Ohio high court ruling on speed cameras correct
We are pleased to see the Ohio Supreme Court taking a position that goes against the use of traffic cameras — or at least against using the cameras to generate significant additional revenue.
The court last month determined a law that reduces state funding to municipalities that use speed camera enforcement is constitutional.
In doing so, the high court reversed an appellate court’s judgment in a case filed by the Cleveland-area municipalities of East Cleveland and Newburgh Heights. They had challenged the constitutionality of an Ohio law that allows the state to reduce its local government fund distributions to municipalities that use automated traffic cameras.
The 2019 law allows the state to reduce local government allocations by the same amount that communities collect in fines from the use of automated traffic cameras.

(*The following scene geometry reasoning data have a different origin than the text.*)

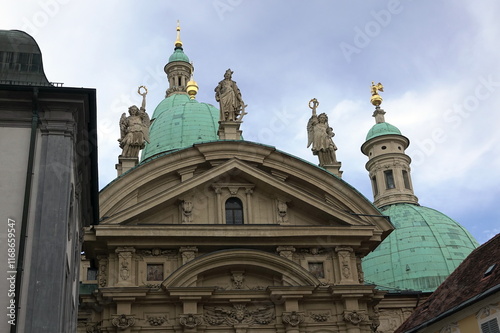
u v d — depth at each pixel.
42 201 19.12
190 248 34.69
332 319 34.59
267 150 37.34
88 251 34.62
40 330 17.52
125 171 37.50
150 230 34.22
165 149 52.28
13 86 20.03
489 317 28.42
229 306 34.22
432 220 56.81
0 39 22.03
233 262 34.59
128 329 32.59
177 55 72.25
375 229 36.75
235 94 40.03
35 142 19.86
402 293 48.25
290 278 34.66
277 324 34.06
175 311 33.59
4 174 19.28
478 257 35.69
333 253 36.19
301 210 37.06
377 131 67.00
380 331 47.00
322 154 39.41
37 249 18.48
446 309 32.47
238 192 36.94
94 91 20.55
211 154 36.97
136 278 34.00
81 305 33.22
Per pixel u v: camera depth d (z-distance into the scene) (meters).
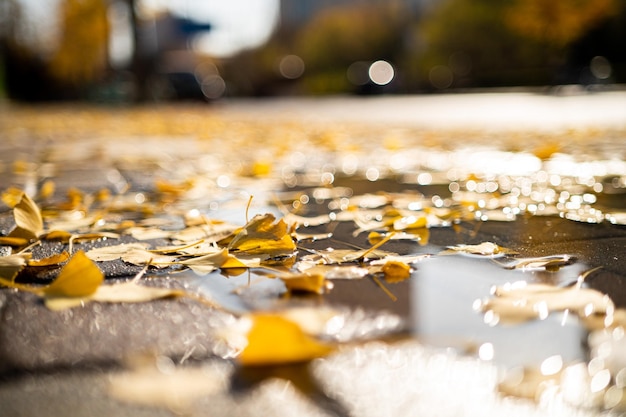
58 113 19.27
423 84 40.06
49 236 2.11
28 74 36.56
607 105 15.03
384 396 0.87
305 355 0.96
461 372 0.94
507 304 1.26
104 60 33.94
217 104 25.81
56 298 1.30
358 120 11.97
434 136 7.64
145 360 1.00
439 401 0.86
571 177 3.88
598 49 35.44
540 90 29.78
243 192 3.41
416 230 2.21
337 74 50.59
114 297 1.30
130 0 22.95
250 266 1.63
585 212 2.55
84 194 3.36
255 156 5.75
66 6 33.72
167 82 25.52
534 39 37.59
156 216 2.63
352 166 4.81
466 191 3.33
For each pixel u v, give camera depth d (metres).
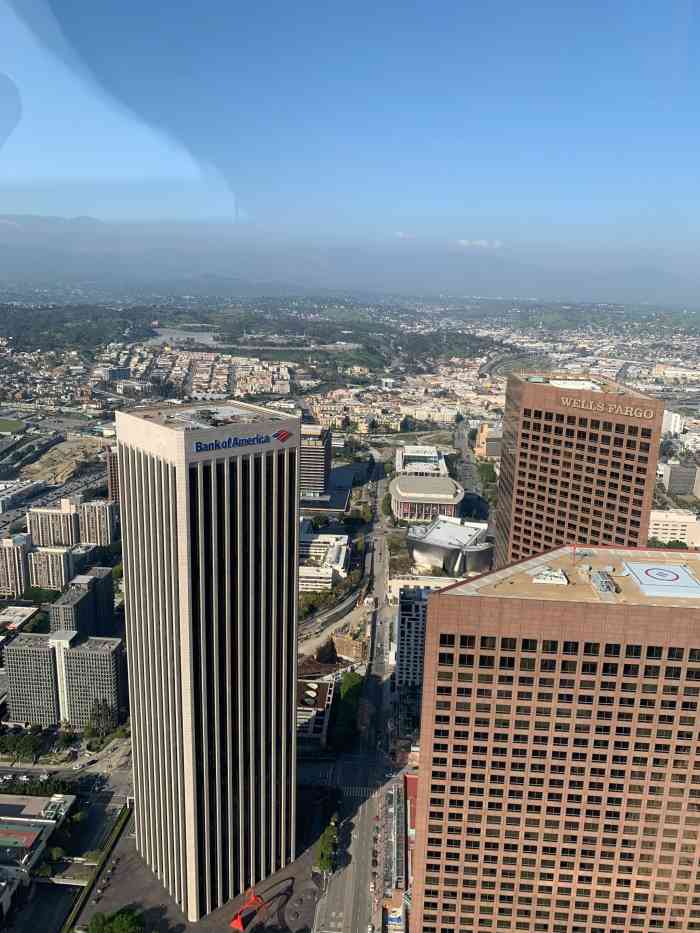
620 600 165.12
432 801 178.12
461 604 162.75
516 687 167.12
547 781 172.75
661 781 169.38
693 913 177.75
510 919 185.50
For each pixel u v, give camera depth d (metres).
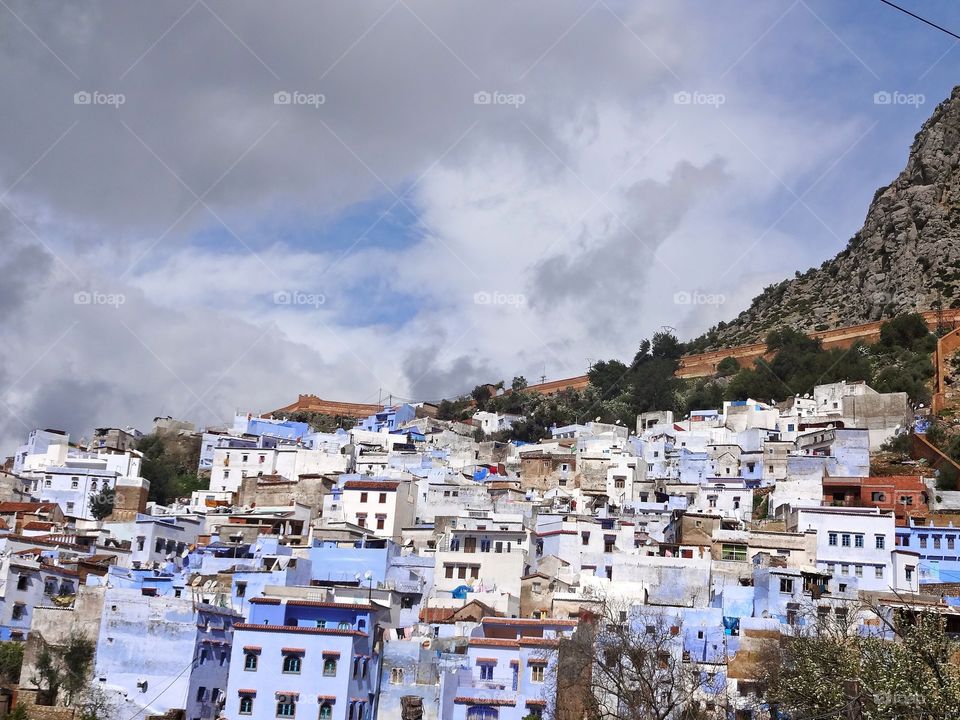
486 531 128.38
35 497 166.88
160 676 94.31
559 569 123.56
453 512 151.00
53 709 91.56
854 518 123.25
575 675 90.31
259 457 185.12
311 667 92.50
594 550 127.06
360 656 94.62
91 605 97.50
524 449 197.50
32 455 182.12
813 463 162.25
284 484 165.75
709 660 97.44
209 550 129.12
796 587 110.06
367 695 96.00
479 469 180.25
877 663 77.56
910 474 170.00
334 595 103.56
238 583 111.81
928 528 132.12
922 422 194.25
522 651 95.62
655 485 162.88
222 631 98.88
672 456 185.62
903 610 100.69
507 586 117.62
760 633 97.00
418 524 148.38
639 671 86.81
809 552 122.06
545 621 100.88
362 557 119.44
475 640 97.62
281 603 97.25
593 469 165.50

However, the two Cuyahoga County municipalities claimed the law violates home rule protections granted to them under the Ohio Constitution.
The Ohio Supreme Court disagreed. It determined Ohio’s constitution, in fact, does not require Ohio’s General Assembly to give municipalities a set amount of funds — or any funds at all — and Ohio communities have no specific rights to local government money. At the end of the day, Ohio’s Legislature has the authority to establish priorities and decide how much funding to give to local cities, the court decision says.

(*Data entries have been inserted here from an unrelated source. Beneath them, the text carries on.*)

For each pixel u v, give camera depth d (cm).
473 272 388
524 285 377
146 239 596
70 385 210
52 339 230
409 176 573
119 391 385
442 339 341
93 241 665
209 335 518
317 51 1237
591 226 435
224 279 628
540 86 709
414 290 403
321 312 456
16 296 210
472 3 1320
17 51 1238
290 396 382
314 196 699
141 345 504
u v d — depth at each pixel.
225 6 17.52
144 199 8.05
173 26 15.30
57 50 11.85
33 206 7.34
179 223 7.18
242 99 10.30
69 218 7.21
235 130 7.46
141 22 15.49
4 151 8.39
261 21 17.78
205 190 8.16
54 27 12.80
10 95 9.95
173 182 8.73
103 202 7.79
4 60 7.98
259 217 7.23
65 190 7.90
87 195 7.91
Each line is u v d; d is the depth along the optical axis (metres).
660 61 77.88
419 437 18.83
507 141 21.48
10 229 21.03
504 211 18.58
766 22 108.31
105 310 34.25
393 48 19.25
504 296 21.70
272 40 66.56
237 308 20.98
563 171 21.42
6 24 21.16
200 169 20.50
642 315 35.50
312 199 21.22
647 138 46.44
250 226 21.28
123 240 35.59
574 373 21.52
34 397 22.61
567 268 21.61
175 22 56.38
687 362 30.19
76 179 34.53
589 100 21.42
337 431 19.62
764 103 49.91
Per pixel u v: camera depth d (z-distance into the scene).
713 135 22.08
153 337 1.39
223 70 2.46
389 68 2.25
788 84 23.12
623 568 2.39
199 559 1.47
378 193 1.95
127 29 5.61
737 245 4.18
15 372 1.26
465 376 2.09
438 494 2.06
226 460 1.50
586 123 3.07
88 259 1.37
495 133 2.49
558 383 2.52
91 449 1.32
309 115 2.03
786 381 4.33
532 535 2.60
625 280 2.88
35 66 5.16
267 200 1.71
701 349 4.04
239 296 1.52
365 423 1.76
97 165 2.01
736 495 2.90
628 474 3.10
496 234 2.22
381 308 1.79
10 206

It also ruled the funding law does not violate home rule authority because it does not prohibit municipalities from enforcing their traffic laws with cameras, if they so choose.

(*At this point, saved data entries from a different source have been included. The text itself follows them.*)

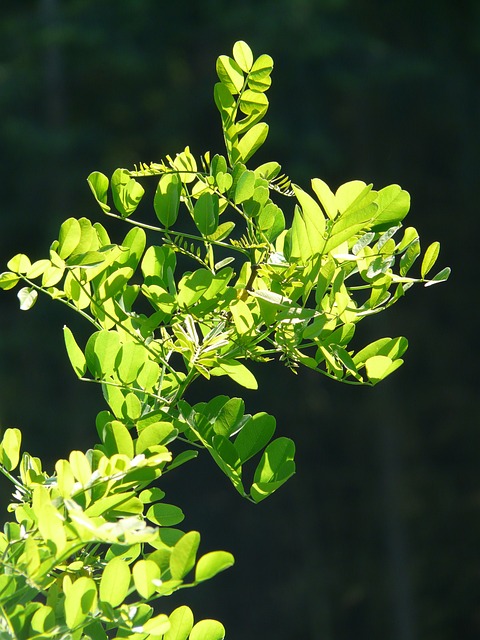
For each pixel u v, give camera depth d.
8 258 16.95
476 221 17.41
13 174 16.59
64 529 1.18
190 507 16.42
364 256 1.36
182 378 1.58
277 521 16.73
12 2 18.48
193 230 12.22
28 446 15.82
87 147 16.72
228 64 1.51
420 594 16.38
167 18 16.73
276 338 1.43
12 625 1.19
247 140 1.53
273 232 1.51
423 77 16.55
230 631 16.28
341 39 15.73
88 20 16.64
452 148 17.67
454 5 17.41
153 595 1.15
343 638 16.36
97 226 1.48
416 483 16.77
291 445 1.40
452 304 17.33
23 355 16.09
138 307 9.98
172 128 16.58
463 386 17.09
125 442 1.34
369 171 17.34
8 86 16.91
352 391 16.94
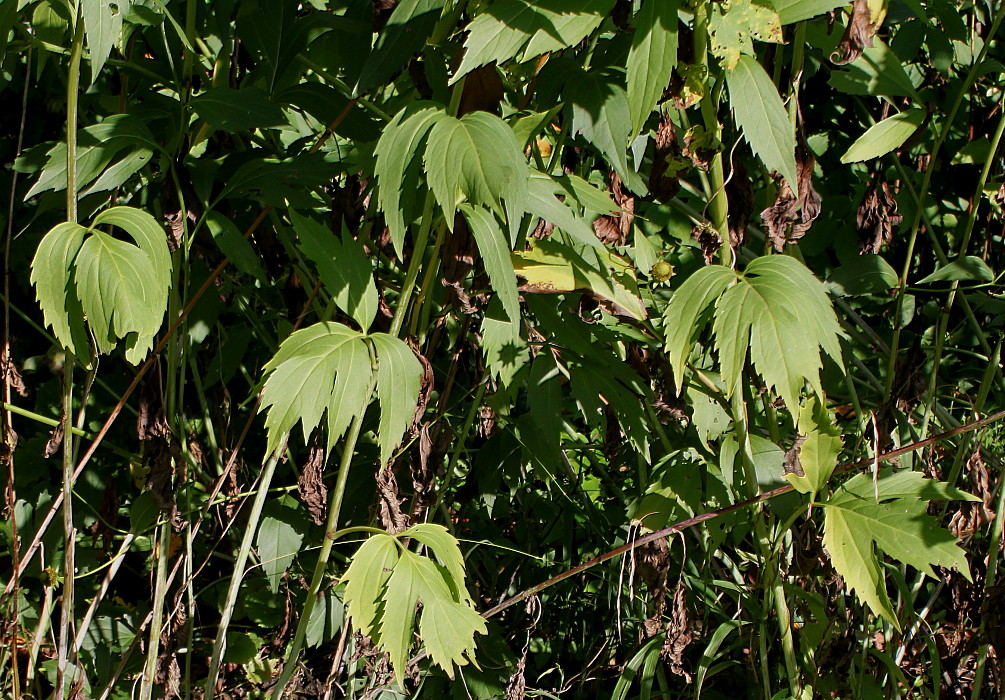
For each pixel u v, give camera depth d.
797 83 1.46
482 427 1.83
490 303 1.57
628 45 1.44
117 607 1.95
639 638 1.82
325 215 1.84
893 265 2.13
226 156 1.64
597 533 2.01
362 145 1.60
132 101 1.74
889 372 1.74
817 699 1.66
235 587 1.53
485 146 1.10
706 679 1.96
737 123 1.31
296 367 1.17
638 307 1.54
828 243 2.11
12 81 1.88
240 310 1.88
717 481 1.62
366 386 1.21
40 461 1.93
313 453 1.45
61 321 1.23
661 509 1.59
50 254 1.22
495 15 1.17
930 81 1.93
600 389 1.62
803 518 1.72
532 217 1.48
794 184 1.28
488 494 1.91
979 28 1.96
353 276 1.28
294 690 1.73
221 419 1.87
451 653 1.27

Youngstown’s police department, for instance, had used hand-held speed cameras almost exclusively on Interstate 680 between South Avenue and Meridian Road, from August 2015 until November 2019. Girard, Weathersfield and Liberty also use speed camera enforcement.
Youngstown discontinued the program after the state Legislature passed the bill reducing a municipality’s local government fund money by the amount it received from the hand-held cameras for speeding and going through red lights.
That decision came based on the law passed in Columbus by lawmakers hoping to discourage the police practice, which generates vast amounts of money.
Youngstown received about $2.2 million in speed-camera money in 2019, compared to about $1.7 in local government funds. The city ended the program because the speed-camera money was exclusively for police equipment purchases and to pay for officers on that duty, who did so on overtime at time-and-a-half. Local government fund money instead goes into the city’s general fund.
In the court’s decision, Justice Sharon Kennedy wrote: “The spending setoff may disincentivize municipalities from adopting or continuing to use traffic cameras, but it does not forbid what municipal law permits any more than the creation of a financial incentive to adopt the use of traffic cameras would require a municipality to do what its own laws proscribe.”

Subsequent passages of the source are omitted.